According to the government, the revisions to the act are designed to make digitalisation of administrative procedures more straightforward by standardising the pronunciation of kanji characters. The new law states that the way a character is pronounced must be “generally accepted as a reading”.
With the publication of a list of acceptable readings, local authorities will have the power to refuse to accept a name – particularly if it has a reading that can be considered “antisocial” or could have “a negative impact on a child’s future”.
This clause is almost certainly the consequence of an infamous incident in 1994 when Shigeru Sato and his wife, Ayako, registered their firstborn son with the city authorities in Tokyo’s Akishima district as “Akuma”. The name translates as “Devil”, with Sato telling reporters he chose it because “there will only be one Japanese with this name. If you hear it once, you’ll never forget it. It’s the best possible name”.
The city initially accepted the name, but senior officials later changed their minds out of concern that the child would subsequently be bullied, claiming the parents had “abused the right to name a child”.
The case went to court and the family subsequently agreed to alter the boy’s name – although Sato insisted that he planned to name any future son “Teio”, meaning emperor, but that he would choose “an ordinary, cute name” for a daughter.

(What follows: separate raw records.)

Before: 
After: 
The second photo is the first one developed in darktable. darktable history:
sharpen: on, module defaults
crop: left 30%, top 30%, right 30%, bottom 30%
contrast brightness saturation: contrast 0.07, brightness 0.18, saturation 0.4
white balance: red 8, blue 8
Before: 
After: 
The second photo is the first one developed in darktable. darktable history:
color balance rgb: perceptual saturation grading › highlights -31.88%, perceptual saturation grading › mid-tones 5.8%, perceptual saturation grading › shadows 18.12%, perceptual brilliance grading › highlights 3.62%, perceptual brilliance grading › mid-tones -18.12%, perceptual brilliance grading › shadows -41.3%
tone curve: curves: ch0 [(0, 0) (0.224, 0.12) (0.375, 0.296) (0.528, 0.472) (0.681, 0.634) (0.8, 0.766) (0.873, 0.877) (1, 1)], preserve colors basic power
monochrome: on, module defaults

A long-term study of trends in baby names published in 2022 determined that the prevalence of “unique names” for babies has increased sharply in the last 40 years.
Written by Yuji Ogihara, an assistant professor at Tokyo University of Science, the study was published in the academic journal “Current Research in Ecological and Social Psychology” and concluded that the preference for unusual names “suggests a rise in uniqueness-seeking and individualism”.